-----Original Message----- From: Pierre-Louis Bossart pierre-louis.bossart@linux.intel.com Sent: Monday, September 27, 2021 12:34 PM To: Ryan Lee RyanS.Lee@maximintegrated.com; Mark Brown broonie@kernel.org Cc: lgirdwood@gmail.com; perex@perex.cz; tiwai@suse.com; yung- chuan.liao@linux.intel.com; guennadi.liakhovetski@linux.intel.com; alsa- devel@alsa-project.org; linux-kernel@vger.kernel.org; sathya.prakash.m.r@intel.com; ryan.lee.maxim@gmail.com Subject: Re: [EXTERNAL] Re: [PATCH] ASoC: max98373: Mark cache dirty before entering sleep
EXTERNAL EMAIL
Instead of changing the suspend sequence, can we please try to modify the max98373_io_init() routine to unconditionally flag the cache as dirty, maybe this points to a problem with the management of the max98373->first_hw_init flag.

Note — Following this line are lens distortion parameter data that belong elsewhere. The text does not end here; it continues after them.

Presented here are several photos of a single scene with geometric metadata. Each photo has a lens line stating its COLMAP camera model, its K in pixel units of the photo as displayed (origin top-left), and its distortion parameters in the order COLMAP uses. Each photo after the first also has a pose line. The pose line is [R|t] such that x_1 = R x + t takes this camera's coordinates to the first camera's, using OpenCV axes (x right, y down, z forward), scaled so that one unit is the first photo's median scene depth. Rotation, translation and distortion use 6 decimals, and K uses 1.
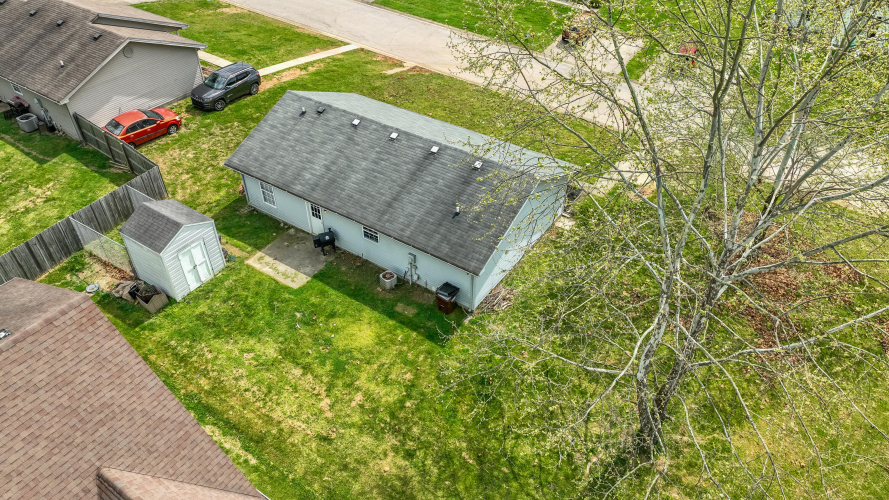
lens RADIAL K [[622.8, 0, 444.7], [0, 622.8, 248.4], [0, 0, 1]] dist [-0.005803, 0.014107]
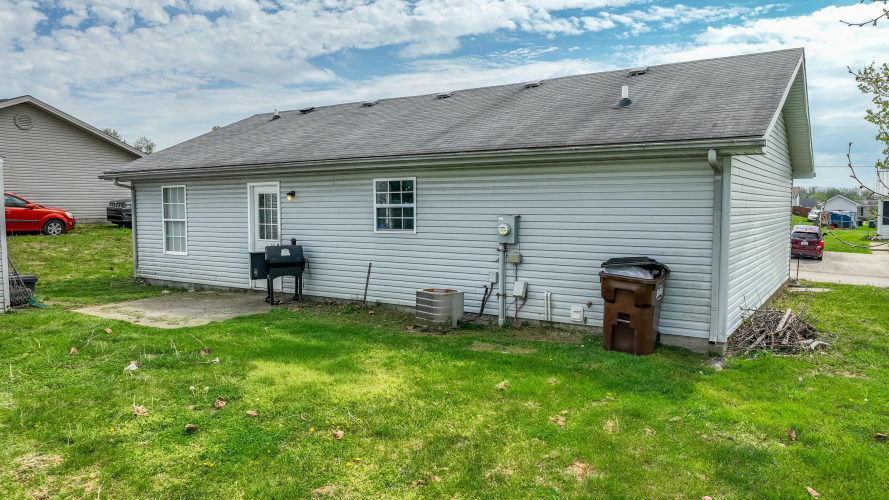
lens RADIAL K [[622.8, 0, 444.1], [0, 622.8, 213.9], [0, 0, 1]] dist [-0.005803, 0.014107]
pose [[0.999943, -0.000741, 0.010658, -0.100361], [0.007261, 0.778935, -0.627063, 0.254945], [-0.007837, 0.627105, 0.778895, 0.757705]]
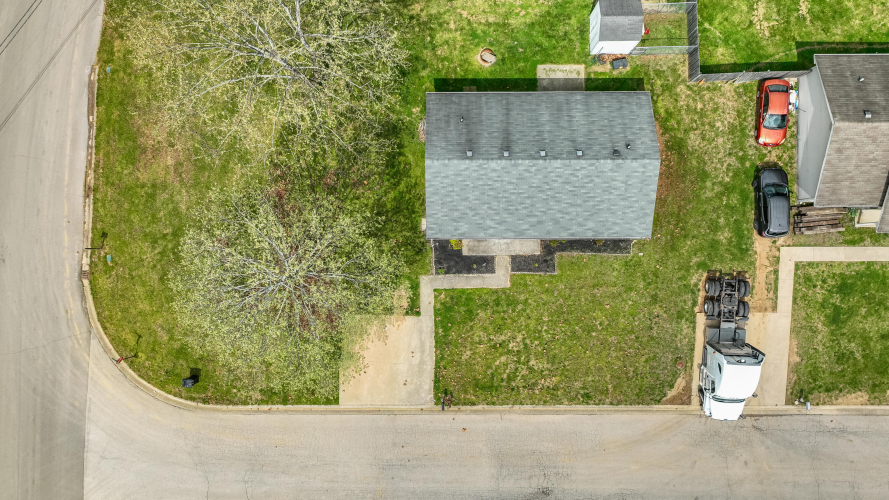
lens RADIAL K [[622.8, 0, 443.6], [0, 622.8, 248.6], [0, 0, 1]] dist [-0.005803, 0.014107]
pose [[-0.827951, 0.560701, -0.010539, 0.260714], [-0.355691, -0.510511, 0.782855, -1.456619], [0.433568, 0.651915, 0.622115, 0.236982]]
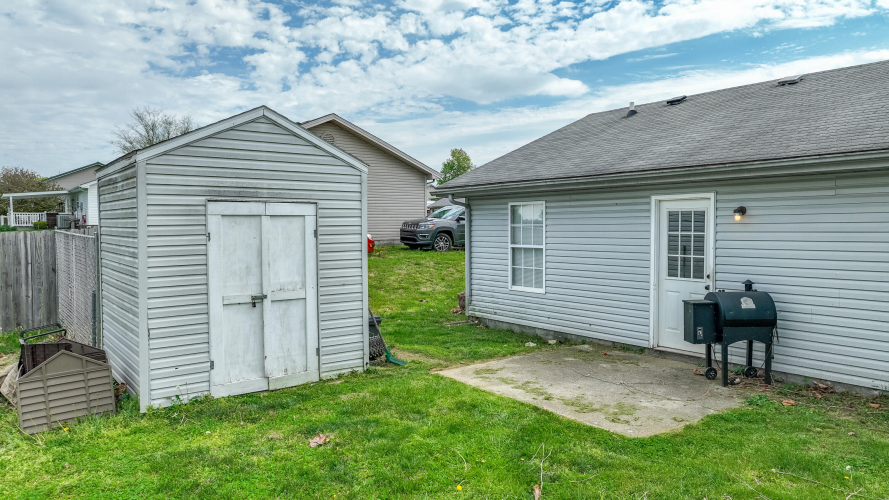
lens RADIAL K [[622.8, 0, 448.7], [0, 622.8, 252.5], [0, 0, 1]] dist [-0.005803, 0.014107]
pose [[0.946282, 0.013196, -0.323072, -0.255447], [-0.204906, 0.797398, -0.567601, 0.160304], [0.250127, 0.603310, 0.757267, 0.867594]]
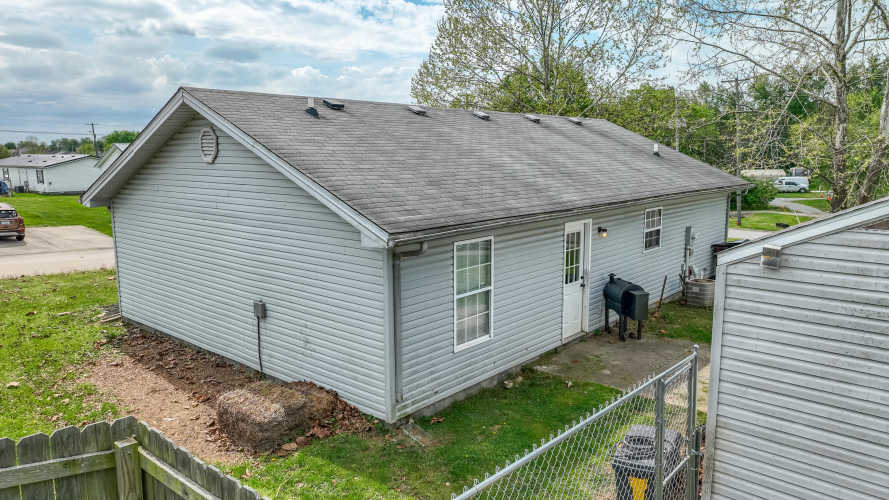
lens RADIAL K [[622.8, 0, 443.1], [0, 622.8, 244.3], [0, 0, 1]] dist [-0.005803, 0.014107]
pose [[0.122716, -0.140583, 0.982434, -0.711714], [0.638749, 0.768821, 0.030229, -0.156033], [-0.759566, 0.623820, 0.184144, 1.148403]]
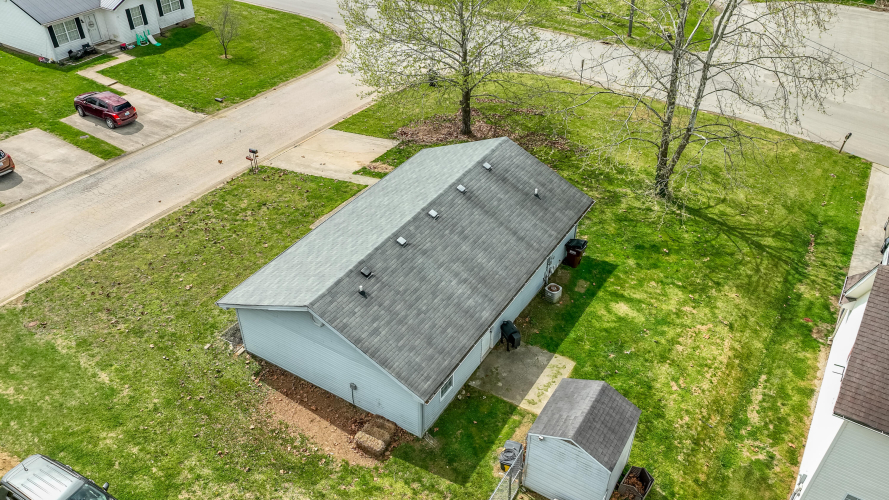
lens RADIAL K [[715.4, 0, 443.1], [0, 715.4, 252.1], [0, 0, 1]] dist [-0.013012, -0.002798]
pose [[-0.044654, -0.590475, 0.805819, -1.069875], [0.630431, 0.609069, 0.481239, -0.720754], [-0.774959, 0.529503, 0.345057, 0.774078]]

max98373_io_init() is not called because ' sdw_slave_status' remains ' SDW_SLAVE_ATTACHED' and 'max98373->hw_init' is already true. Removing 'if (max98373->hw_init || status != SDW_SLAVE_ATTACHED)' condition in max98373_update_status() function instead of adding regcache_mark_dirty() into max98373_suspend() can be an alternative way. I think it is all about where regcache_mark_dirty() is called from. The difference is that max98373_io_init() really do the software reset and do amp initialization again which could be an overhead.
that description is aligned with my analysis that there's something very wrong happening here, it's not just a simple miss in the regmap handling but a major conceptual bug or misunderstanding in the way reset is handled.
First, there's the spec: on a reset initiated by the host or if the device loses sync for ANY reason, its status cannot remain ATTACHED. There's got to be a 16-frame period at least where the device has to monitor the sync pattern and cannot drive anything on the bus.
Then there's the hardware behavior on resume: on resume by default the Intel host will toggle the data pin for at least 4096 frames, which by spec means severe reset.
And last, there's the software init: we also force the status as UNATTACHED in drivers/soundwire/intel.c:
/* * make sure all Slaves are tagged as UNATTACHED and provide * reason for reinitialization */ sdw_clear_slave_status(bus,
SDW_UNATTACH_REQUEST_MASTER_RESET);
But we've also seen the opposite effect of an amplifier reporting attached but losing sync immediately after the end of enumeration and never coming back on the bus, see issue https://nam02.safelinks.protection.outlook.com/?url=https%3A%2F%2Fgith ub.com%2Fthesofproject%2Flinux%2Fissues%2F3063&data=04%7C01% 7Cryans.lee%40maximintegrated.com%7Cb9f84a1267ec4f50b7a008d981edc c46%7Cfbd909dfea694788a554f24b7854ad03%7C0%7C0%7C637683680607 026027%7CUnknown%7CTWFpbGZsb3d8eyJWIjoiMC4wLjAwMDAiLCJQIjoiV2 luMzIiLCJBTiI6Ik1haWwiLCJXVCI6Mn0%3D%7C1000&sdata=rARkwTSB3 DN%2BCYxGaehOhtCGEj1eLBl6Mk7QhynQSY8%3D&reserved=0
In other words, we need to check what really happens on resume and why the amplifier keeps reporting its status as ATTACHED despite the spec requirements and software init, or loses this status after enumeration....Something really does not add-up, again it's not just a regmap management issue.
I agree that the fix is not necessary if the reset issue was not occurred. Thanks for your input about the status check on Intel driver, too. I will continue to find the culprit who cause the amp reset, but this is not simple because it is not only related to Maxim driver but also other things on both hardware and software side. I think making the amp driver code more conservative by adding regcache_mark_dirty() can make the system robust from the glitches between suspend and resume. This is what I can do from the amp driver side and the code I added is not new but a proven way on existing drivers as we all know. I just wonder why the issue was not observed when the code is removed. This probably means there is an external reason which was not exist before.